• _MATERIAL FOR THIS TASK_
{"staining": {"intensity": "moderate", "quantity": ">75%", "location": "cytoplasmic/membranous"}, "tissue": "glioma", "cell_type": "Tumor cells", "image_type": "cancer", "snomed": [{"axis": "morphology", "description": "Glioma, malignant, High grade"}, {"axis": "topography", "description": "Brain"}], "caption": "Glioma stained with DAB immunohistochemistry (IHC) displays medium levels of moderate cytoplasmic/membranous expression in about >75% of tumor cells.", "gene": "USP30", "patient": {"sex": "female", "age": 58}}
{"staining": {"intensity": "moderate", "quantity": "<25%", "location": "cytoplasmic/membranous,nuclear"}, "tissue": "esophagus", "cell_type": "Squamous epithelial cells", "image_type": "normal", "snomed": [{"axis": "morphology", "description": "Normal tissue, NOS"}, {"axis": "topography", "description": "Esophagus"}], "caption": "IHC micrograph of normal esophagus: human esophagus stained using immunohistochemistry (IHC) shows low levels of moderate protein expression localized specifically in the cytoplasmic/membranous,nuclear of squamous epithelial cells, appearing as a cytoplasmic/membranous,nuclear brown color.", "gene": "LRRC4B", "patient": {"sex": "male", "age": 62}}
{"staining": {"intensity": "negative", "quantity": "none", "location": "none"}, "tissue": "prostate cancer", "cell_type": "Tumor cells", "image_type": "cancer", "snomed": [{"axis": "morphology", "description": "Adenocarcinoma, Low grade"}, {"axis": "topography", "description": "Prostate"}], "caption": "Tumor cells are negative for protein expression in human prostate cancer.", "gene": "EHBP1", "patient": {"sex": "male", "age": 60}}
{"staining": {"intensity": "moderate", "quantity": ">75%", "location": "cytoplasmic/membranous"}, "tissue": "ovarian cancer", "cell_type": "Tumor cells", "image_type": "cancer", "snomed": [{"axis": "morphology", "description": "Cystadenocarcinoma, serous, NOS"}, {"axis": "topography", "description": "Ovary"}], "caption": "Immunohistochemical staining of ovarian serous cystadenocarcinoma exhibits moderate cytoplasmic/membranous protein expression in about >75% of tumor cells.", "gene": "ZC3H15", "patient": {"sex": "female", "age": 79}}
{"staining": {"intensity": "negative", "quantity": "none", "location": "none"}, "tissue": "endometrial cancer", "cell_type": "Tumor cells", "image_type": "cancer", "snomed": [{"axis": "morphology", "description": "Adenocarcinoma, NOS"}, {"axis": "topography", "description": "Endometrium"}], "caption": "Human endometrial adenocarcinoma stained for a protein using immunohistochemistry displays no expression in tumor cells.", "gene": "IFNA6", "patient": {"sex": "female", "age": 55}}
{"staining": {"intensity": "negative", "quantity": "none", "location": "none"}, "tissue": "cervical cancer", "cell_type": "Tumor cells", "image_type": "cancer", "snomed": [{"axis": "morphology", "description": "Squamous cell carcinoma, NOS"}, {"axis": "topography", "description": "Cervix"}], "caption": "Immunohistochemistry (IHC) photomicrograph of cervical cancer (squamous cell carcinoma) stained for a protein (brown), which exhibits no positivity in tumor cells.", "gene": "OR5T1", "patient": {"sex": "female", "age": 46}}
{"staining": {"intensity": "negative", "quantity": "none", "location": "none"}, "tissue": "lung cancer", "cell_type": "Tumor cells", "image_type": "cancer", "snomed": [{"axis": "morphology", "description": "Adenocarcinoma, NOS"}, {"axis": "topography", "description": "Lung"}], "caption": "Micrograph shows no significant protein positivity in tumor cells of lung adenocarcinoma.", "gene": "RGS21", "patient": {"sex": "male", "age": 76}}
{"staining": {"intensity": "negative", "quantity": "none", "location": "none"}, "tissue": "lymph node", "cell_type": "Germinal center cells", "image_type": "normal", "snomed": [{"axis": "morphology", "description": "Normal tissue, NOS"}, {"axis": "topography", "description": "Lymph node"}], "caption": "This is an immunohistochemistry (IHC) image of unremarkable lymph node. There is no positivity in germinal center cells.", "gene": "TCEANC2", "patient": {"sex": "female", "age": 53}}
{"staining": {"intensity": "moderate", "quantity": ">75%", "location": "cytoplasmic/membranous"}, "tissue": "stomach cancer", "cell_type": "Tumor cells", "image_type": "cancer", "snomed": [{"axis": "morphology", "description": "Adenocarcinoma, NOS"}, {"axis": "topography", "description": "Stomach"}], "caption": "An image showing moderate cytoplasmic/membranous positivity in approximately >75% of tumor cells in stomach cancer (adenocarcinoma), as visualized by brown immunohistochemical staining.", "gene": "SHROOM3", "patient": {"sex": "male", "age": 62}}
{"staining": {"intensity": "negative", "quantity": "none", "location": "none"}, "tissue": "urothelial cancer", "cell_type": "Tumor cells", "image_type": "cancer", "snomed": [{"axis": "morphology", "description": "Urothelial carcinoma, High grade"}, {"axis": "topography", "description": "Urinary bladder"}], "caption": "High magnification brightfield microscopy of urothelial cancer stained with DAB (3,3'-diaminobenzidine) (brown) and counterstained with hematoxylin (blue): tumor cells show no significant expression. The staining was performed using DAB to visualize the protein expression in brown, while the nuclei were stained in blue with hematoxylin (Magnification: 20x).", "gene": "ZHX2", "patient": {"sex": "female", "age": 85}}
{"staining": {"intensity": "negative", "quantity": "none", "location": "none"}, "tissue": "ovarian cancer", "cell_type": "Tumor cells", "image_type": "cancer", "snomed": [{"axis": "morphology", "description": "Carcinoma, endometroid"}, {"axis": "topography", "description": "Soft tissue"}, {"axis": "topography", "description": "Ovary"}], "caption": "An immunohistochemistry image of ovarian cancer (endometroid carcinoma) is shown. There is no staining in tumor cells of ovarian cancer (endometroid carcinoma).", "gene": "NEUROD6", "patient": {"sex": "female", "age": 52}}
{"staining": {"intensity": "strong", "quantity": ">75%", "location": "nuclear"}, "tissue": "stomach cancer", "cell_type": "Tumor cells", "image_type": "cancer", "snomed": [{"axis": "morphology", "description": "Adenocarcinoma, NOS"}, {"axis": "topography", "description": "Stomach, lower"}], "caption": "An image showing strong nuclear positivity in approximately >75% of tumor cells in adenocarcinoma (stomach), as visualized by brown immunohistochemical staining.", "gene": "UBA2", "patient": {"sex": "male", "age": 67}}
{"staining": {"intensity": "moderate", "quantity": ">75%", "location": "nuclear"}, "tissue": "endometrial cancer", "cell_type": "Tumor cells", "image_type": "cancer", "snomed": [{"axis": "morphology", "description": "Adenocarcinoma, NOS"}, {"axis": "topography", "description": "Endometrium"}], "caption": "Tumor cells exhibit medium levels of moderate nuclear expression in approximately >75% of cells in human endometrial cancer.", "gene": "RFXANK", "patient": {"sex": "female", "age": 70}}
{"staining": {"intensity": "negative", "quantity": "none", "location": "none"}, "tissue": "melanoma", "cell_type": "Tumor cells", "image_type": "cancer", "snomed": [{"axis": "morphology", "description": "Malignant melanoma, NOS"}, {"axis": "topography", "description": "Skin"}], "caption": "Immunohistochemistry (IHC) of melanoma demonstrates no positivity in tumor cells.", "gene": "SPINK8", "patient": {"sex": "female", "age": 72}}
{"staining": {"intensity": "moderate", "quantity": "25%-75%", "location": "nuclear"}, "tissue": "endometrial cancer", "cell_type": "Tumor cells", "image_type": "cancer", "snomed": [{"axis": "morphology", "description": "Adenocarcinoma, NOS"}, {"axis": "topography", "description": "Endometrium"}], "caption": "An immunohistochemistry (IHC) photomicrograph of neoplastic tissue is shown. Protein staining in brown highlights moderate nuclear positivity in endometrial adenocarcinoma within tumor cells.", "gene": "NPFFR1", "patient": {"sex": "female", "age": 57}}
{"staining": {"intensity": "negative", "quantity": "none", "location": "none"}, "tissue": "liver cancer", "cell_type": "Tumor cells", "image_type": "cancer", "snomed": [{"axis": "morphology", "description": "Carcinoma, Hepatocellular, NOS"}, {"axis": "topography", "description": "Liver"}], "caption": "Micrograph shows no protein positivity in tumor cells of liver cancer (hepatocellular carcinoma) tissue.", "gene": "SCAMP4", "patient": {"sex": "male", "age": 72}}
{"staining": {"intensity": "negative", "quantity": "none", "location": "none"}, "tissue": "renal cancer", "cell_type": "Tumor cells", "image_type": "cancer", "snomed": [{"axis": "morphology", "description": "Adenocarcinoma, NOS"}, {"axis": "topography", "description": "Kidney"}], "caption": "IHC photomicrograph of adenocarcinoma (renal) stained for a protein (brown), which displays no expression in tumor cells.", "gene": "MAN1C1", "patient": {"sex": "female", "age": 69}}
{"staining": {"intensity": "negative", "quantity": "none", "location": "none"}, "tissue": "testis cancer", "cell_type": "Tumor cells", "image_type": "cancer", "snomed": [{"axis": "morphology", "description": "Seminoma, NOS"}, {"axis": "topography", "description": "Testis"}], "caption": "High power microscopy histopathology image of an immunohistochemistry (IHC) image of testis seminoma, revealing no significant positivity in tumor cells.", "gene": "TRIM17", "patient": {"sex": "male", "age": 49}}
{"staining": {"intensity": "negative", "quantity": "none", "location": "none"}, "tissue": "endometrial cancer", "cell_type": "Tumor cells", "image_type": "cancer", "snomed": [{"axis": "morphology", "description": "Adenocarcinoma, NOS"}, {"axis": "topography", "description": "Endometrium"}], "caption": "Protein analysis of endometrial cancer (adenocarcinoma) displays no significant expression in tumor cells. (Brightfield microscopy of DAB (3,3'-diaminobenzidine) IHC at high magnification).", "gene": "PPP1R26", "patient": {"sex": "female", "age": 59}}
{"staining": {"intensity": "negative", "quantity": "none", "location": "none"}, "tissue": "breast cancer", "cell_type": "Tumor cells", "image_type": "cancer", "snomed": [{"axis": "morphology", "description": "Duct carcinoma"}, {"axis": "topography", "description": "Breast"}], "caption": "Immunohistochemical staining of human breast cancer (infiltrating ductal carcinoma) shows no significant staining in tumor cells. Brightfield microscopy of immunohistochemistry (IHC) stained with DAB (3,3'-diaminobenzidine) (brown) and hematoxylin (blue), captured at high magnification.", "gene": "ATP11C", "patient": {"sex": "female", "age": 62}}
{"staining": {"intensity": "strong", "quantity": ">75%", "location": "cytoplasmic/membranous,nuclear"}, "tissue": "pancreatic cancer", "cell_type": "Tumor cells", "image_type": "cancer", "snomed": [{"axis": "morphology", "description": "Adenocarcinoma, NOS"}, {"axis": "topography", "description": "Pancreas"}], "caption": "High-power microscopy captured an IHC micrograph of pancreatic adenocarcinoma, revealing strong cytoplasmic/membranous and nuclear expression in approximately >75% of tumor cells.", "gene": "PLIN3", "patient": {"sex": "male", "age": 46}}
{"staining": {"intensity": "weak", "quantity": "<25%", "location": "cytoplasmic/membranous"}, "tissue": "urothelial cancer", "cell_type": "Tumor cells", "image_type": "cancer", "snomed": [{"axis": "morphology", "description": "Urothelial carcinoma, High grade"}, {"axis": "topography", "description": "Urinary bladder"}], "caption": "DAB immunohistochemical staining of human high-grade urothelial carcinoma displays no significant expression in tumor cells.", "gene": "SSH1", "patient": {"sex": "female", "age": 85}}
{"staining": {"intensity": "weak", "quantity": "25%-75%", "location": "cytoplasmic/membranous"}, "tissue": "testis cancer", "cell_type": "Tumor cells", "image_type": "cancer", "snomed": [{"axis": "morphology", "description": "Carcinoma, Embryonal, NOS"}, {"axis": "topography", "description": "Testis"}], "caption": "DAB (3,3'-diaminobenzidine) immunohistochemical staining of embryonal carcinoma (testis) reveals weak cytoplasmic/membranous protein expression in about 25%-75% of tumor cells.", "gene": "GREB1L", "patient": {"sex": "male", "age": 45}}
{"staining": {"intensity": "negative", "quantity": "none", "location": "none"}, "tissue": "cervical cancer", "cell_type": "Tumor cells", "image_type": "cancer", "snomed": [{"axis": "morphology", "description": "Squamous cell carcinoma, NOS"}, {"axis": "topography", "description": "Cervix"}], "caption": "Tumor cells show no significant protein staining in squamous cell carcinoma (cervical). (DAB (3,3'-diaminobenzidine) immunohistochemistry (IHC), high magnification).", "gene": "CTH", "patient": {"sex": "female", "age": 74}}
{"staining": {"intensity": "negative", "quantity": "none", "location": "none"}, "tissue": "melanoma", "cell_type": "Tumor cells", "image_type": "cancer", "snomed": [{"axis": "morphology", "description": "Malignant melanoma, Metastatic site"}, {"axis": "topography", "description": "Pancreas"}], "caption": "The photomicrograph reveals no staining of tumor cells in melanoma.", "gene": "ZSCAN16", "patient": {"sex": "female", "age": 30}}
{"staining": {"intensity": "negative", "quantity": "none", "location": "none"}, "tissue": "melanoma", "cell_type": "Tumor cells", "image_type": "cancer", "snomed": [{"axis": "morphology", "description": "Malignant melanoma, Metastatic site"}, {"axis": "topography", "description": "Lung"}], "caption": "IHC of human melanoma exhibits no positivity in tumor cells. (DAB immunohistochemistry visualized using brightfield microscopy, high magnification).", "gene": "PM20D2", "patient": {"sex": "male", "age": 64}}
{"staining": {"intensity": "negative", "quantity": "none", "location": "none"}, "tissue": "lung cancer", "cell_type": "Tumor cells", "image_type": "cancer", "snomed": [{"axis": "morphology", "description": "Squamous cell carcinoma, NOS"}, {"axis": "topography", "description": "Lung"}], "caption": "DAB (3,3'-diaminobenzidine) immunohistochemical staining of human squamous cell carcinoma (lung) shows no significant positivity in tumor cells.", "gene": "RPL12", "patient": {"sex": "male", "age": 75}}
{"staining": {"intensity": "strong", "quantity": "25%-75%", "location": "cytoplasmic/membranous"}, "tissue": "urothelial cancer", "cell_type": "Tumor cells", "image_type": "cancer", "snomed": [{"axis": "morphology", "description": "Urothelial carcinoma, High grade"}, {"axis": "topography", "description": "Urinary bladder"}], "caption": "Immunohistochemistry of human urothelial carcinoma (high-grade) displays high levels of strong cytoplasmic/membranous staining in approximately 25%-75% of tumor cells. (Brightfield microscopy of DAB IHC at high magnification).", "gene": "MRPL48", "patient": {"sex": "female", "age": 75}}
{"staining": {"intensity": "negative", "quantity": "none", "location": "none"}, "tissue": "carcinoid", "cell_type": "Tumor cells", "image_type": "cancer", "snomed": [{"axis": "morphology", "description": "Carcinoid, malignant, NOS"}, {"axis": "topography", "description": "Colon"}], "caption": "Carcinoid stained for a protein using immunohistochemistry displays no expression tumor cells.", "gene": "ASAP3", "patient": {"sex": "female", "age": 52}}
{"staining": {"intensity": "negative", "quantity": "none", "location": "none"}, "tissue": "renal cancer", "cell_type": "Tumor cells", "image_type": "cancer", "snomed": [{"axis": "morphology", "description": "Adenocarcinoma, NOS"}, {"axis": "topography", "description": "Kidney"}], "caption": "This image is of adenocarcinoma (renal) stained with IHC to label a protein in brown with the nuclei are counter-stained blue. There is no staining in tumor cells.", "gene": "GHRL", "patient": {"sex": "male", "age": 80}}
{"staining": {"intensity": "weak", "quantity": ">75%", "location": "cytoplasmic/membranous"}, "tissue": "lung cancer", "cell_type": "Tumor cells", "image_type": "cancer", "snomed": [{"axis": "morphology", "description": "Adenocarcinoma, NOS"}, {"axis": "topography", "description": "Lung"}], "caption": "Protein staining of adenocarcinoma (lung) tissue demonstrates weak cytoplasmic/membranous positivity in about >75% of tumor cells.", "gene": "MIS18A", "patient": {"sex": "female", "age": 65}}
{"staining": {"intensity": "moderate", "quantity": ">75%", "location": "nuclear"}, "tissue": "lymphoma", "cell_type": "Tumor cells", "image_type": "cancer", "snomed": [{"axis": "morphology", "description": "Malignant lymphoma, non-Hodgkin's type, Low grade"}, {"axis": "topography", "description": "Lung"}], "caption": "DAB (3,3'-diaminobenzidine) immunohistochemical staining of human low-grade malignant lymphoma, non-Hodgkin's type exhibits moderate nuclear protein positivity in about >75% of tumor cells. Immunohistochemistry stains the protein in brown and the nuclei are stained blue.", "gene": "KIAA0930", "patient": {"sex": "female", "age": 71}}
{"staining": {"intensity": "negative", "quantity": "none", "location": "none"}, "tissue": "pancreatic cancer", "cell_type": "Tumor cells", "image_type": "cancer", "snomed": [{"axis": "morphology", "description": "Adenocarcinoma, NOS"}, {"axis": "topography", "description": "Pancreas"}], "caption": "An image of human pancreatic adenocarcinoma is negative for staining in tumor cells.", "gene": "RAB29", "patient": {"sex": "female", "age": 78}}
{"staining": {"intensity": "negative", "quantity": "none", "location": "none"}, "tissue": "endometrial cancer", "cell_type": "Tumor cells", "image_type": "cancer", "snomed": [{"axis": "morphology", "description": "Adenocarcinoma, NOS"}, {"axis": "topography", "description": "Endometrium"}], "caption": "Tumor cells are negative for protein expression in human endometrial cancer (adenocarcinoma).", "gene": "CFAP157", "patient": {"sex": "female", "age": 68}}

• _WORK TASK_
Return each line of the material above that holds the string "normal".

• _ANSWER BOX_
{"staining": {"intensity": "moderate", "quantity": "<25%", "location": "cytoplasmic/membranous,nuclear"}, "tissue": "esophagus", "cell_type": "Squamous epithelial cells", "image_type": "normal", "snomed": [{"axis": "morphology", "description": "Normal tissue, NOS"}, {"axis": "topography", "description": "Esophagus"}], "caption": "IHC micrograph of normal esophagus: human esophagus stained using immunohistochemistry (IHC) shows low levels of moderate protein expression localized specifically in the cytoplasmic/membranous,nuclear of squamous epithelial cells, appearing as a cytoplasmic/membranous,nuclear brown color.", "gene": "LRRC4B", "patient": {"sex": "male", "age": 62}}
{"staining": {"intensity": "negative", "quantity": "none", "location": "none"}, "tissue": "lymph node", "cell_type": "Germinal center cells", "image_type": "normal", "snomed": [{"axis": "morphology", "description": "Normal tissue, NOS"}, {"axis": "topography", "description": "Lymph node"}], "caption": "This is an immunohistochemistry (IHC) image of unremarkable lymph node. There is no positivity in germinal center cells.", "gene": "TCEANC2", "patient": {"sex": "female", "age": 53}}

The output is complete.